Work to be completed:
Entries follow. Give back exactly the lines starting at the one containing "right knee: (504, 446)" and ending at the one containing "right elbow: (176, 692)", and no other lines.

Information provided:
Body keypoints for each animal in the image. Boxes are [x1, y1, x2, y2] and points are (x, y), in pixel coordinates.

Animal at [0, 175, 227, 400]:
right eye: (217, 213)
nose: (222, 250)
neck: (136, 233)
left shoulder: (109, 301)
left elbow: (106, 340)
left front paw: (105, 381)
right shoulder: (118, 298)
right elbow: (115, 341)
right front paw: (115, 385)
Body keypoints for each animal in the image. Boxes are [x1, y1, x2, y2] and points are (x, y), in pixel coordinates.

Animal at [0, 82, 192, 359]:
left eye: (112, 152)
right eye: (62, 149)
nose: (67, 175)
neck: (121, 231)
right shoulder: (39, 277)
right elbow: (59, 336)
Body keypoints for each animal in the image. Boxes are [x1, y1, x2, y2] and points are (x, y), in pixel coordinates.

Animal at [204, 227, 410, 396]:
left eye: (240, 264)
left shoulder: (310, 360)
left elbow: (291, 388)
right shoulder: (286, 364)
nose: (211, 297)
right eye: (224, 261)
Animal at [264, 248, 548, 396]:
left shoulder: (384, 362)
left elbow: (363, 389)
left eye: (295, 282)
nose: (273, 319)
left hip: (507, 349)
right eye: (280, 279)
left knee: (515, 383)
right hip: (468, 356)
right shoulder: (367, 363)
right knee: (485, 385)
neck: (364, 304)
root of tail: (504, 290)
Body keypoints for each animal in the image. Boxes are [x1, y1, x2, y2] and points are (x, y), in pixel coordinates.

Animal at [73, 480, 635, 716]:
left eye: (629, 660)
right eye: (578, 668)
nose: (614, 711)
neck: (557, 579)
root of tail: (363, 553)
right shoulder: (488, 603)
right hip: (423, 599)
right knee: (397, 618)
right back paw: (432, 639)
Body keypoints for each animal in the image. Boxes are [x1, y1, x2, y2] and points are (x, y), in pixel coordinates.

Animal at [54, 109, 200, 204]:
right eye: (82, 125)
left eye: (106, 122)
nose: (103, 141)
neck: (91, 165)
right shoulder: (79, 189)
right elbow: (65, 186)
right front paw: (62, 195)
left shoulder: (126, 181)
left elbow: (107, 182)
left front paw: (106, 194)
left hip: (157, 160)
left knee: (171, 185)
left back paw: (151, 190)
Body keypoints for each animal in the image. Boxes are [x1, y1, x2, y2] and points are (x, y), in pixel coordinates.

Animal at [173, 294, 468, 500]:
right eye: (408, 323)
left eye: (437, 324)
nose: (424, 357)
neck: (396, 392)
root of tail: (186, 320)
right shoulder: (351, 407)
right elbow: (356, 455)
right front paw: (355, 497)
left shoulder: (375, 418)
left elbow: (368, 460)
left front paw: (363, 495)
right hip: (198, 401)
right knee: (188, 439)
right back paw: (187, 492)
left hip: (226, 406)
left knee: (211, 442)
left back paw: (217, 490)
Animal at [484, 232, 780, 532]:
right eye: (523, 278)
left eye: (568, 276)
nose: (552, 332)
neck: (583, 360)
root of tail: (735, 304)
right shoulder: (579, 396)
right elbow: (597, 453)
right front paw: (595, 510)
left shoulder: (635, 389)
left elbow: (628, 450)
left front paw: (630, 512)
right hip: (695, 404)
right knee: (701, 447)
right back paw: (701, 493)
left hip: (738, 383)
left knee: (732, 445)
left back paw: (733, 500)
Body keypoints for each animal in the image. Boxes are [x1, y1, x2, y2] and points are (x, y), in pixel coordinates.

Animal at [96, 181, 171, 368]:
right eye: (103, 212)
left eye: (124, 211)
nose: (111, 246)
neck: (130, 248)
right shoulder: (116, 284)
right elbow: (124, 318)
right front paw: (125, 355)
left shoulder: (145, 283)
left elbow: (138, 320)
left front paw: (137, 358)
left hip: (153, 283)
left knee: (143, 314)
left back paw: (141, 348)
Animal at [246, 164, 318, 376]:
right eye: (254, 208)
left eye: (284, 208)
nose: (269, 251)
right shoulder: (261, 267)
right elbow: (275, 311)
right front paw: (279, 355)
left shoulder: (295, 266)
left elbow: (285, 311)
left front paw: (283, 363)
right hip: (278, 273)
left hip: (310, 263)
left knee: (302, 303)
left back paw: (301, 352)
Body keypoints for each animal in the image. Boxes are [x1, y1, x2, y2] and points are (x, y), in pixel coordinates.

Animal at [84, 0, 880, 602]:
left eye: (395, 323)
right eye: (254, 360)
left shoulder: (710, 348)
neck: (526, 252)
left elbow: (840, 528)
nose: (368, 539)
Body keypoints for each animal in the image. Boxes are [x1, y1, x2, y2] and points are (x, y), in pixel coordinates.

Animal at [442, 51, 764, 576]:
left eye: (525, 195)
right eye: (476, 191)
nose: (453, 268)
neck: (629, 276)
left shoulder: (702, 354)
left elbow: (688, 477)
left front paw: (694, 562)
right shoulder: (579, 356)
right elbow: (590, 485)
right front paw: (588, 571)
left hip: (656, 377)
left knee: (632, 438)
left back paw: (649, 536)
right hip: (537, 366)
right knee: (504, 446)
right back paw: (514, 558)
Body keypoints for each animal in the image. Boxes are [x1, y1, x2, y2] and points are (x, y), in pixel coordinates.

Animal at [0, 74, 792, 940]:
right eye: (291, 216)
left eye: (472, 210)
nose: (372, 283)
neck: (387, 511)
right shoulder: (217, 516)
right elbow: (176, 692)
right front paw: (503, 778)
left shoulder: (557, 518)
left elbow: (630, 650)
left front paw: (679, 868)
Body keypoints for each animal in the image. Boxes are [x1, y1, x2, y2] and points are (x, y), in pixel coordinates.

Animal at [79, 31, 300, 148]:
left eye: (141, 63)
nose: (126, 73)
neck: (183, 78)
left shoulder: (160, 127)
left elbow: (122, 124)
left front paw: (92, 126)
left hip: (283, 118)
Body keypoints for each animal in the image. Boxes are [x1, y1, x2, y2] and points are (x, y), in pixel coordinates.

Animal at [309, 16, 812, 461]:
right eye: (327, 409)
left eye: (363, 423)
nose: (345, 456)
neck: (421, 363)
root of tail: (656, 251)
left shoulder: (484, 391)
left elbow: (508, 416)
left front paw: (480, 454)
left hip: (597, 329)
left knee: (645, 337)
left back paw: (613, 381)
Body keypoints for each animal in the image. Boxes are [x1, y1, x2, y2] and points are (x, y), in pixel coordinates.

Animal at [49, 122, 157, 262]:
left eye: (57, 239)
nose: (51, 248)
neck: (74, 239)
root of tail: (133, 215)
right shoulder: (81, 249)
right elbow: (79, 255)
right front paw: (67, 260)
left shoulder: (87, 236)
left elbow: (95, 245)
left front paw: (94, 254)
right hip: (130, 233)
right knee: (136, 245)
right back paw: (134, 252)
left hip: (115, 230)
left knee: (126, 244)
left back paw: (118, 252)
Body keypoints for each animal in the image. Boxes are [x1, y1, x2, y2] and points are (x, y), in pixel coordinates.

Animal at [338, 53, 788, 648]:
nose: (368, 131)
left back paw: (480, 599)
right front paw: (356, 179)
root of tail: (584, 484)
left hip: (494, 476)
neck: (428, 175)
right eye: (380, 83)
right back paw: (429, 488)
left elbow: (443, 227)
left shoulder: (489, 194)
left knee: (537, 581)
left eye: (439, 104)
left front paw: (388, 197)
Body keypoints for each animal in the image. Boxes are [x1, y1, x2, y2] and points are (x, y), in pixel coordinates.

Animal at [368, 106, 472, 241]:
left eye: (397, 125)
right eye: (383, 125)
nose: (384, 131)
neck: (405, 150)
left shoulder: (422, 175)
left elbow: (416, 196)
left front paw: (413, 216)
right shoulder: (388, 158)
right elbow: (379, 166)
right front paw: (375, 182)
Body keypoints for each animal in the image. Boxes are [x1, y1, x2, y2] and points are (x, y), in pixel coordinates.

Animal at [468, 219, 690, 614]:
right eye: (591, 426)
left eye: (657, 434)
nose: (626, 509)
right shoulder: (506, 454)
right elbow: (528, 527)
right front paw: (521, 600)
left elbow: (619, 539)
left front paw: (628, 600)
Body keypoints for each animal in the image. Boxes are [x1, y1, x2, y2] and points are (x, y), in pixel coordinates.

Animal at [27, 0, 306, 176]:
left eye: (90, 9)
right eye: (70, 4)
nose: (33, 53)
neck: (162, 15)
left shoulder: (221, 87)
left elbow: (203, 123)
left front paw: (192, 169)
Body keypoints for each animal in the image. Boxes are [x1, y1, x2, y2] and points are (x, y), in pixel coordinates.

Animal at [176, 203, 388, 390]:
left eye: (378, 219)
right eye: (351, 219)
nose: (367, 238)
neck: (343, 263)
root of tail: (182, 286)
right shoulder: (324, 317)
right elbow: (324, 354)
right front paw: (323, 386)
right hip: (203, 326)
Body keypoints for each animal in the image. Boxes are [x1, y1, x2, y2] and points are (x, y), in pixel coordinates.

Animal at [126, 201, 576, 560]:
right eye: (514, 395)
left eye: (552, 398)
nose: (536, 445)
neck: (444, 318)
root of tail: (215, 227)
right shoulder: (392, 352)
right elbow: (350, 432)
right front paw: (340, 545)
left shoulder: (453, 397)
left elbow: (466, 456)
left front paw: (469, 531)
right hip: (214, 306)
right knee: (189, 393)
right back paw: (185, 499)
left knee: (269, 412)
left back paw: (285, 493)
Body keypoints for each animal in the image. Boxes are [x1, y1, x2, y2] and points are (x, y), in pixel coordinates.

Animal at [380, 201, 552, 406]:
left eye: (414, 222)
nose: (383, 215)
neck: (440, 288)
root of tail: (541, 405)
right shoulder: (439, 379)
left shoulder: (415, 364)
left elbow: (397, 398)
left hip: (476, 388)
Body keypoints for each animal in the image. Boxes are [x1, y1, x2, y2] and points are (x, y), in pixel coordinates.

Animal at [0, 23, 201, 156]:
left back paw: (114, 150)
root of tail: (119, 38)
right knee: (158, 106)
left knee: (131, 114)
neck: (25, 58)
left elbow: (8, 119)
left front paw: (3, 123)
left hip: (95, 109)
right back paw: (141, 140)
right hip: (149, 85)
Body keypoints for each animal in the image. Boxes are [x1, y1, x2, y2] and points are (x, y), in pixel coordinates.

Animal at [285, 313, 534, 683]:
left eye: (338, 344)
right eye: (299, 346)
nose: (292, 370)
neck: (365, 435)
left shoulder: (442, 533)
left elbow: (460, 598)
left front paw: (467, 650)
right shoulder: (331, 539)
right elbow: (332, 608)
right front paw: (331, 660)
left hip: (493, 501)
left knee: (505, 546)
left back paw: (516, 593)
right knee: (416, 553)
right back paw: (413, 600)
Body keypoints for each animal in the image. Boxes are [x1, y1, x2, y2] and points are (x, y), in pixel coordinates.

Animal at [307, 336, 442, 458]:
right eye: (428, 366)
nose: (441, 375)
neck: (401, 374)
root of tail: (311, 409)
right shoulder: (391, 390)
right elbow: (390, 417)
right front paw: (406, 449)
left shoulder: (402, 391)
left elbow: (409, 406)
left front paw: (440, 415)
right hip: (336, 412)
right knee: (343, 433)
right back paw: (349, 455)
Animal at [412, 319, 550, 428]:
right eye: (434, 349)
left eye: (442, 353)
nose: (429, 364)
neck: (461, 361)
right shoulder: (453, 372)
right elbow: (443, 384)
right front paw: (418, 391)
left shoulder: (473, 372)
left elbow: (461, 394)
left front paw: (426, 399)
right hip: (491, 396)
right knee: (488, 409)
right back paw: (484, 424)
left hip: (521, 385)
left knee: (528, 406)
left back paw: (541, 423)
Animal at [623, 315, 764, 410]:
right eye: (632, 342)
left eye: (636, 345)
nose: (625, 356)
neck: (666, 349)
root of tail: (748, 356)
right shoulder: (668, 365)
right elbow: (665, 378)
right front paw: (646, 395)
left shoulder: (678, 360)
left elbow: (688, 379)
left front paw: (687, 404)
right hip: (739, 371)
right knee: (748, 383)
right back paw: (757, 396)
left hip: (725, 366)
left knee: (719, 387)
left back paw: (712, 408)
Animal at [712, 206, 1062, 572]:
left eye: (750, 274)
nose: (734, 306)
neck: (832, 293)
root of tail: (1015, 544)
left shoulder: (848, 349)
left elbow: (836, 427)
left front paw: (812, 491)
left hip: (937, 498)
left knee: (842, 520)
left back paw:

Response to the task:
right knee: (504, 446)
right back paw: (514, 558)
Body keypoints for each animal in the image. Boxes are [x1, y1, x2, y2] and points are (x, y), in pixel coordinates.

Animal at [0, 74, 792, 940]:
right eye: (291, 216)
left eye: (472, 210)
nose: (372, 283)
neck: (387, 511)
right shoulder: (217, 516)
right elbow: (176, 692)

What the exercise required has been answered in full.